Existing recommendations on the antidepressants use in patients with depression are based on data coming from various sources. One of them is the results of clinical trials of drugs meeting the highest methodological standards. Thus, patients are selected according to strict diagnostic criteria or scales. The study is necessarily of a comparative nature. The antidepressant is compared with a biologically neutral substance (placebo) or another known psychotropic drug of the same class. And neither the doctor nor the patient himself is aware of what they are prescribing (study drug, placebo, antidepressant comparison) or receive (respectively). To do this, all tablets (containing the drug or placebo) are made the same. Patients are divided into groups receiving the study antidepressant, placebo or drug comparison randomly (randomization). Finally, the effectiveness and safety of treatment are recorded using standardized scales or questionnaires.
It would seem that we have a very reliable data source that allows us to formulate recommendations on the antidepressants use in patients with depression. However, the clinical trials results of drugs, and, consequently, judgments based on them on the medicines effectiveness in question are increasingly generating distrust and even rejection. At the same time, they emphasize that in 96% of such works, at least one of its direct participants is associated with a pharmaceutical company that produces an antidepressant. It is pointed out that it’s quite easy for the doctor performing the research, despite all the precautions described above, to understand what exactly is taking him sick. After all, any antidepressant has a characteristic marker – side effects. They aren’t only related to the mechanism of action of the drug, but also arise at the very beginning of therapy, leaving patients on the condition quite licked “fingerprints.” Placebo, being a biologically neutral substance, has no side effects. How the doctor will act by revealing the “research code” paid by a pharmaceutical company is known only to himself.
More recently, a new concept of a rational choice of antidepressants has been proposed. It is based on the two types differentiation of depression symptoms: with hyperesthesia (positive affectivity) and anesthesia (negative affectivity), which are combined into appropriate target syndromes. The first of them includes depressive hyperesthesia signs (melancholy, vital anxiety, low value ideas, sinfulness, damage, suicidal thoughts, hypochondriacal ideas). The second combines signs of depressive hypo- or anesthesia (painless insensitivity, moral anesthesia phenomena, depressive devitalization, apathy, anhedonia, asthenia).
It is assumed that in depression with depressive hyperesthesia all antidepressants are effective, regardless of their mechanism of action (drugs affecting serotonergic, brain noradrenergic structures, double action, etc.), taking into account the only limitation: the drugs choice depends on the severity of the condition. In severe depression, TCAs are preferred, whereas for mild-to-moderate patients, modern drugs are preferred. They are also effective in the treatment of depressive states with depressive hypo- or anesthesia.
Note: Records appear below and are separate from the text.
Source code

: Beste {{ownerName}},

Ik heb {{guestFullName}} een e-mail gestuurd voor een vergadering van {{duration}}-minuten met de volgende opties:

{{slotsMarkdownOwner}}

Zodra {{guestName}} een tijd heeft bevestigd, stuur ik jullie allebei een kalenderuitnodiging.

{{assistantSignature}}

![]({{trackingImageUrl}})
Unfortunately, the concept under consideration is also not devoid of shortcomings. First, it is not entirely clear why some pathological ideas reflecting the content of the self-awareness of a depressed patient are considered as plus- and other minus signs. For example, persistent reflections on one’s own worthlessness, depravity with a negative reassessment of the past, present, future prospects refer to depressive hyperesthesia, and the painful feeling of one’s own altered and emotions loss – to hypesthesia. Secondly, it is not clear why the antidepressants therapeutic effects in any way don’t depend on their mechanisms of action. It turns out that the patient isn’t a medication, but the fact of admission? In other words, the drug has no thymoanaleptic properties, but rather a placebo effect. Thirdly, does the choice of an antidepressant depend on the target syndrome? It is easy to see that to a large extent it is associated not so much with hyper- and hypoesthesia as with the severity of depression. So, the most severe depressive conditions are the target for TCAs. The application sphere of other antidepressants are all other depressions.
Thus, the presented data clearly demonstrate the need to search new data modern recommendations development sources for the rational antidepressants use in clinical practice. In particular, for the search target syndromes, the achievements of so-called functional psychopathology can be used. Within this clinical psychiatry area, significant relationships are established between the mental disorder and the violation symptom of the neurotransmitters exchange in the central nervous system. So, with the dopamine excess in the nucleus accumbence, the delirium and hallucinations occurrence is associated. A significant number of symptoms are associated with so-called monoamine deficiency syndrome.
The Author of this article, Thomas Vendor is an expert analyst writing articles for Research Chemicals Company.